▶ [Activity list]:
[A] Please quote the Rob Smart passage word for word, everything from "Smart is a prominent" down to "and tumor regression.".
[B] Turn the paragraph of the Rob Smart passage that begins "In addition to his research and teaching" into a short bulleted list that keeps its main facts.

▶ [Document text]:
-------------------------
Smart is a prominent toxicologist who joined the NC State faculty in 1986. His work focuses on the identification and characterization of genes and signaling pathways that determine susceptibility to cancer, particularly as it relates to gene-environment interactions. His lab also studies mechanisms by which environmental stressors induce skin cancer and how cells respond to DNA damage and tumor stress to decide to live or die. These decisions and the ability to influence them have important implications for tumor development and tumor regression.
“Rob Smart has made significant contributions to both NC State and the toxicology field at large,” said Chris McGahan, dean of the College of Sciences. “The generosity of the Goodnights helps us honor his accomplishments and support his future innovation.”
In addition to his research and teaching, Smart is the founder and director of NC State’s Center for Human Health and the Environment, a National Institute of Environmental Health Sciences (NIEHS)-funded center that brings together researchers from three institutions for interdisciplinary research aimed at the understanding and prevention of the adverse impacts of environmental factors on human health. He also directs the NIEHS training program Molecular Pathways to Pathogenesis in Toxicology, which has supported more than 140 pre- and postdoctorate students since 1977.
-------------------------
▶ [Information]:
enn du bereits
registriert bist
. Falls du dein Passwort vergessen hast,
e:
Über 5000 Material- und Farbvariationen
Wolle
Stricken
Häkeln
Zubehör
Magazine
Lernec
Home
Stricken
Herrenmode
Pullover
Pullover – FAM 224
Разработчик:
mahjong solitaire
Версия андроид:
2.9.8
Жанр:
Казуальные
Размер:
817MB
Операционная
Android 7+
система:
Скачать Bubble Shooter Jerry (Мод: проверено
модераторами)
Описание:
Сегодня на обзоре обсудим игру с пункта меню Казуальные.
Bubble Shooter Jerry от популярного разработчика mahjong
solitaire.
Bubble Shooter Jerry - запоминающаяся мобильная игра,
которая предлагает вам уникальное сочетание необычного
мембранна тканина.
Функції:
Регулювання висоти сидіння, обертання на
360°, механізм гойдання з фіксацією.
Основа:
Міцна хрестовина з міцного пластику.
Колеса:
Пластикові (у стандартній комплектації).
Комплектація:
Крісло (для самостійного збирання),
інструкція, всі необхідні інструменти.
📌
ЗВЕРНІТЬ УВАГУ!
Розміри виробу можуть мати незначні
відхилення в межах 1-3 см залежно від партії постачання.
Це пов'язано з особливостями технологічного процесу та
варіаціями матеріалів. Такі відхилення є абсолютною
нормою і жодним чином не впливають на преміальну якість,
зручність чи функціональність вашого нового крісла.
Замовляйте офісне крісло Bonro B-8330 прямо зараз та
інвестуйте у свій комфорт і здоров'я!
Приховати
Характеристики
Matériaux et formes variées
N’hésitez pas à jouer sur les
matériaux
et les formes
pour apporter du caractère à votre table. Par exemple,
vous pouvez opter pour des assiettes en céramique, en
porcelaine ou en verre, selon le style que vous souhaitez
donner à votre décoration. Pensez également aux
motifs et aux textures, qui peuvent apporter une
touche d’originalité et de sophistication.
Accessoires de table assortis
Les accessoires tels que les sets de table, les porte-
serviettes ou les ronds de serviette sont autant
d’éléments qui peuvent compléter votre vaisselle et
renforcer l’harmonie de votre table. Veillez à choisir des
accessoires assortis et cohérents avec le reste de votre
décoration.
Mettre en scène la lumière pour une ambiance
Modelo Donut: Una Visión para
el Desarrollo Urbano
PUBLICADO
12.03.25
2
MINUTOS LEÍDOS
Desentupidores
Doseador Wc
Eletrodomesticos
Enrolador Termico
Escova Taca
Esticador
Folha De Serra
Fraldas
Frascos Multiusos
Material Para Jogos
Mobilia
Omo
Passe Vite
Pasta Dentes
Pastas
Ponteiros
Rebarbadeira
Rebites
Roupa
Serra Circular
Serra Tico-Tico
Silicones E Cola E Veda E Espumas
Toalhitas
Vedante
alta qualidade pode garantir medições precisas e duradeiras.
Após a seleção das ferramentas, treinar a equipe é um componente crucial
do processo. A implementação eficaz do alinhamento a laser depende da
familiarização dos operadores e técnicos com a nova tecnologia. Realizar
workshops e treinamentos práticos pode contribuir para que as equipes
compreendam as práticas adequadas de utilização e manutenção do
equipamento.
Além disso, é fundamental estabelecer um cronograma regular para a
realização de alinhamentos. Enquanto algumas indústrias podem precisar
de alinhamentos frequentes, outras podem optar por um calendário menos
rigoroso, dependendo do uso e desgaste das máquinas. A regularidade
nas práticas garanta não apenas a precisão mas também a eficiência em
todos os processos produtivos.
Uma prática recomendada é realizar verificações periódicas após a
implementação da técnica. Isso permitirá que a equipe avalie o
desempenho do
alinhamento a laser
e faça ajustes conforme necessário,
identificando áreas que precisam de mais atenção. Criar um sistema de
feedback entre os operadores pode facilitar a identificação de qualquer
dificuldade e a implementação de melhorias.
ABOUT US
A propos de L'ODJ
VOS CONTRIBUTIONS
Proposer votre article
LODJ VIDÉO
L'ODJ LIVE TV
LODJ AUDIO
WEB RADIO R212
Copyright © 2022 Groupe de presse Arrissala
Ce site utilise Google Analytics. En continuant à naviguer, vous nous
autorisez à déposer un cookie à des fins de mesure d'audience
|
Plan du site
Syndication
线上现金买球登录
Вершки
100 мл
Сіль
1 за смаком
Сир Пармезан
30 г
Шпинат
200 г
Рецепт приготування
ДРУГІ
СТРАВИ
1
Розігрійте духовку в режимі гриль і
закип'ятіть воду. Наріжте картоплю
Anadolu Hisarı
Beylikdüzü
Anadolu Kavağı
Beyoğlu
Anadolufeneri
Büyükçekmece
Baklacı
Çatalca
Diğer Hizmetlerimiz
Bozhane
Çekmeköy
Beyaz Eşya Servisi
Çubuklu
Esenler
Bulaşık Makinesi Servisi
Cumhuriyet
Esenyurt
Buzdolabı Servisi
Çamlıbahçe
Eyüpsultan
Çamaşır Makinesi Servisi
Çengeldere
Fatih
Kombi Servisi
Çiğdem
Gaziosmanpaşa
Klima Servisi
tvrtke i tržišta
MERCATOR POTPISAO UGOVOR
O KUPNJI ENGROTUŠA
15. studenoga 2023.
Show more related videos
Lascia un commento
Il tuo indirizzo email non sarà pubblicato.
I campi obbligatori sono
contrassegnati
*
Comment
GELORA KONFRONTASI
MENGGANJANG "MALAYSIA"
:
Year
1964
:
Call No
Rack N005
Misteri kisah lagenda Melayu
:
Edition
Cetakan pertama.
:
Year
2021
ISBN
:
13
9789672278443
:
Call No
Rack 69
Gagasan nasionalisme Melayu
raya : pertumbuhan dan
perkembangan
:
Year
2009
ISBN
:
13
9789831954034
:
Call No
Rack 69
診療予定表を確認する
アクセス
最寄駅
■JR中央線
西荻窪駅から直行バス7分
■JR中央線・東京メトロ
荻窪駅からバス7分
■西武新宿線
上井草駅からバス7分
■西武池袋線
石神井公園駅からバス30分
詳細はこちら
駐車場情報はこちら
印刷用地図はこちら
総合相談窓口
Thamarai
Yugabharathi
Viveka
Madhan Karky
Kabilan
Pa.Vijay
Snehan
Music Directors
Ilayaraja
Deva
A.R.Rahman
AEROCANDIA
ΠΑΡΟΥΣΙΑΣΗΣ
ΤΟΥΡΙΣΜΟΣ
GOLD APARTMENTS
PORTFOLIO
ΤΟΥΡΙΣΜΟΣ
-------------------------
▶ [Expected results]:
[A]
Smart is a prominent toxicologist who joined the NC State faculty in 1986. His work focuses on the identification and characterization of genes and signaling pathways that determine susceptibility to cancer, particularly as it relates to gene-environment interactions. His lab also studies mechanisms by which environmental stressors induce skin cancer and how cells respond to DNA damage and tumor stress to decide to live or die. These decisions and the ability to influence them have important implications for tumor development and tumor regression.

[B]
- Smart founded and directs NC State's Center for Human Health and the Environment.
- The center is funded by the National Institute of Environmental Health Sciences (NIEHS) and brings together researchers from three institutions.
- Its interdisciplinary research aims to understand and prevent the adverse impacts of environmental factors on human health.
- He also directs the NIEHS training program Molecular Pathways to Pathogenesis in Toxicology, which has supported more than 140 pre- and postdoctorate students since 1977.